In designing an RNA system, there are a number of elements to consider.
First, you’ve got to capture the data coming off the wire, and you have to be able to do it at line speed even when network traffic is bursting, otherwise you end up dropping packets. GigaStor allows you to monitor up to 8 ports (4 full duplex links). The flexibility of the solution means that you can monitor WAN links, Gbps span ports, or fibre channel traffic all with the same appliance.
Second, the your disk write speed must be able to keep up with the traffic you are capturing off of the wire. Being able to capture the traffic doesn’t help if you lose the packets before you get them written to disk. Monitoring 8 Gbps span ports that each average 37% utilization means that you have to be able to write at 370 MB/sec or you will not be able to keep up. With GigaStor, you would be able to do this.
Third, the amount of storage you have determines how long you can keep data. You’re either using internal disks or you’re writing it to a SAN someplace. And the amount of traffic that goes through a network is just massive. What starts out as “I’m going to keep months and months of data” often becomes: “I’m going to keep a few days of data and archive the rest.”
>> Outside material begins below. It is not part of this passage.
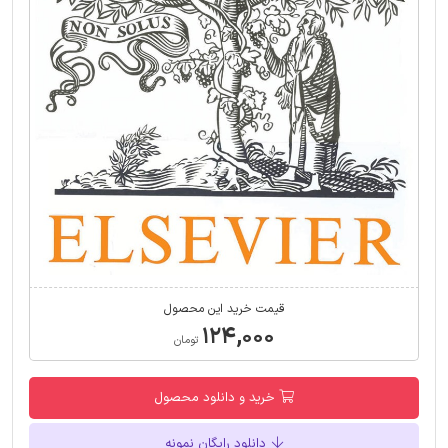
قیمت خرید این محصول
۱۲۴,۰۰۰
تومان
خرید و دانلود محصول
دانلود رایگان نمونه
And finally, there’s the capture buffer – if you start capturing off the wire faster than you can write to disk (think burstiness), your choices are to buffer the data, or to drop packets. And while you’re likely to be able to write faster than your average load – it’s the atypical loads – bursts of traffic – that present problems. In a high speed environment, that may only be a few seconds, but many times with traffic bursts, a few seconds may be all you need to buffer for. Besides, when traffic bursts, that’s usually a sign that something went wrong and for that reason, capturing that particular traffic is very important.
All these components determine exactly how retrospective you can be in your analysis.
GigaStor customers have told us that they selected the product because they discovered the importance of all four of these RNA elements – it doesn’t matter how much disk space you have if you can’t read it off the wire fast enough, or if you have too small a buffer to handle peak loads resulting in loss of critical data for analysis.